1. May 29, 2014

### negation

1. The problem statement, all variables and given/known data

Is {(1; 1; 0);(0; 0; 2);(0; 0; 1);(1; 2; 3)} a spanning set for R3

3. The attempt at a solution

This is supposed to be easy but the answer sheet might be wrong.

The answer I have says it is and then proceed to say that (0;0;2) is linearly independent. But it isn't because (0;0;2) can be expressed as a linear combination of the other vectors!

2. May 29, 2014

### HallsofIvy

Staff Emeritus
Surely it doesn't say "(0; 0; 2) is linearly independent". For one thing that doesn't make sense. A single vector is not "dependent" or "independent". It must be dependent or independent of other vectors. You can also say that a set or vectors is "independent" (no vector is dependent on any of the others in the set) or "dependent" (at least one of the in the set is dependent on others).

In any case, you could answer the question directly from the definition: show that, for any numbers, x, y, and z, there are numbers a, b, c, and d, such that, a(1; 1; 0)+ b(0;0;2)+ c(0;0;1)+ d(1;2;3)= (a+ d; a+ 2; 2b+ c+ 3d)= (x, y, z).

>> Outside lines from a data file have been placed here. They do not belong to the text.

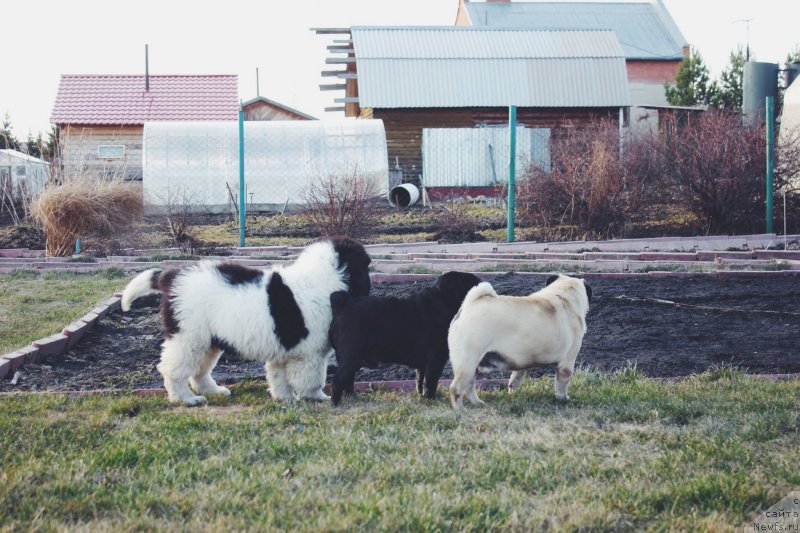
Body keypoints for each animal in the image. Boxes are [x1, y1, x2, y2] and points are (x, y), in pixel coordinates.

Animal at [120, 235, 370, 406]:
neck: (325, 278)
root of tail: (172, 277)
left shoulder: (284, 351)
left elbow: (279, 377)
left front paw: (285, 398)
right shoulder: (310, 353)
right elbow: (313, 378)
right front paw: (318, 397)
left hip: (208, 341)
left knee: (199, 372)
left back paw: (214, 391)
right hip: (189, 338)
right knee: (174, 370)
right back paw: (186, 399)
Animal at [326, 270, 482, 404]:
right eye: (472, 286)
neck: (441, 302)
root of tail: (344, 305)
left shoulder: (423, 364)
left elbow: (420, 380)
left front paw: (422, 396)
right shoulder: (436, 359)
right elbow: (432, 381)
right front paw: (431, 399)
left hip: (354, 358)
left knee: (348, 378)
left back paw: (352, 397)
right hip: (351, 355)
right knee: (338, 379)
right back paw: (336, 403)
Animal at [446, 272, 592, 410]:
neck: (563, 295)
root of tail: (470, 305)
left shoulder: (522, 363)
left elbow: (515, 379)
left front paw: (513, 394)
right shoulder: (567, 363)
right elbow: (562, 385)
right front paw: (563, 400)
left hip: (474, 365)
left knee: (470, 386)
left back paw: (476, 402)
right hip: (468, 362)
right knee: (456, 389)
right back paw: (460, 411)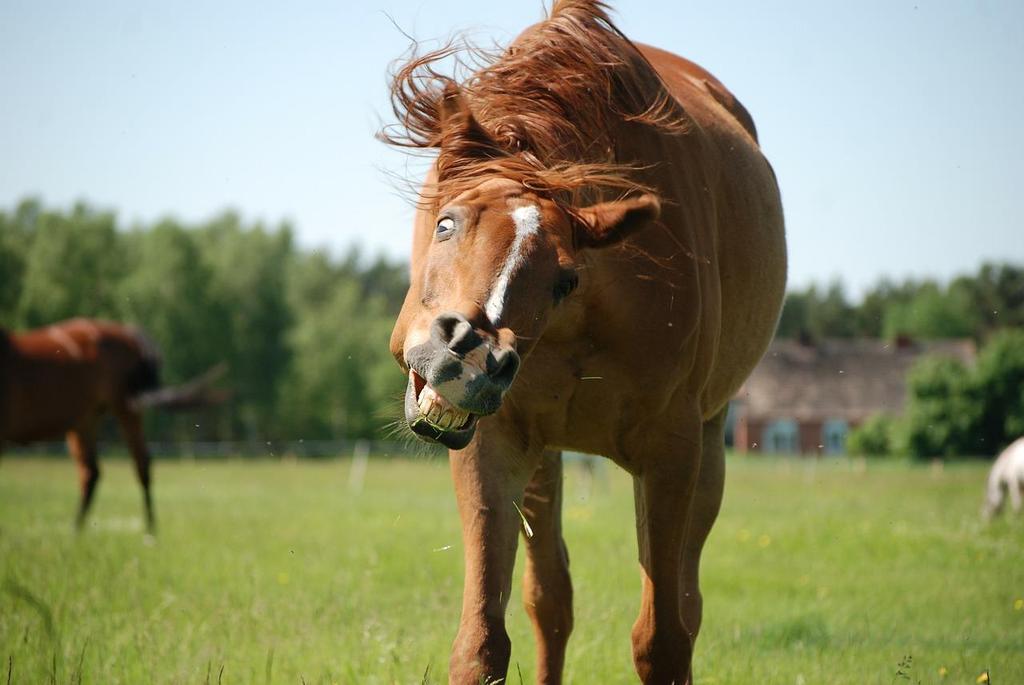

That is, show that the set of equations, a+ d= x, a+ 2b= y, 2b+ c+ 3d= z can be solved for any values of x, y, and z.

It is true in any vector space of dimension n, that a set of n independent vectors must span the space. So it is sufficient to find a subset of 3 independent vectors to show that these span the space.
For example, a(1;1;0)+ b(0;0;2)+ c(0;0;1)= (a; a+ b; c)= (0, 0 ,0) then we must have a= 0, a+ b= 0, and c= 0. Since b= 0, a+ b= a= 0. a= b= c= 0 is the only solution so that subset is independent so spans the space so the original set spans the space.
{(1; 1; 0);(0; 0; 2);(0; 0; 1);(1; 2; 3
{(1; 1; 0);(0; 0; 2);(0; 0; 1);(1; 2; 3

3. May 29, 2014

### negation

With respect to the question, the solution set has 1 free variable. Thus, the solution set has infinitely many solutions. And so, span {(1; 1; 0);(0; 0; 2);(0; 0; 1);(1; 2; 3)} is a spanning set for R4.

Keeping this in mind, I could have equally, instead of expressing [a;b;c;d] as a linear combination of the set of vectors, any vectors in R4 would have equally worked, wouldn't it?

I have also read that row reducing the set of vector
[1 1 1; 0 0 2; 0 0 1; 1 2 3] gives us the rank, which, if rank(matrix)= n for Rn then the solution set is trivial and so the system is linearly independent. But why?

4. May 29, 2014

### HallsofIvy

Staff Emeritus
?? You gave the problem as "Is {(1; 1; 0);(0; 0; 2);(0; 0; 1);(1; 2; 3)} a spanning set for R3?"

That is a "yes" or "no" question. I have no idea what you mean by a "solution set" for a "yes" or "no" question.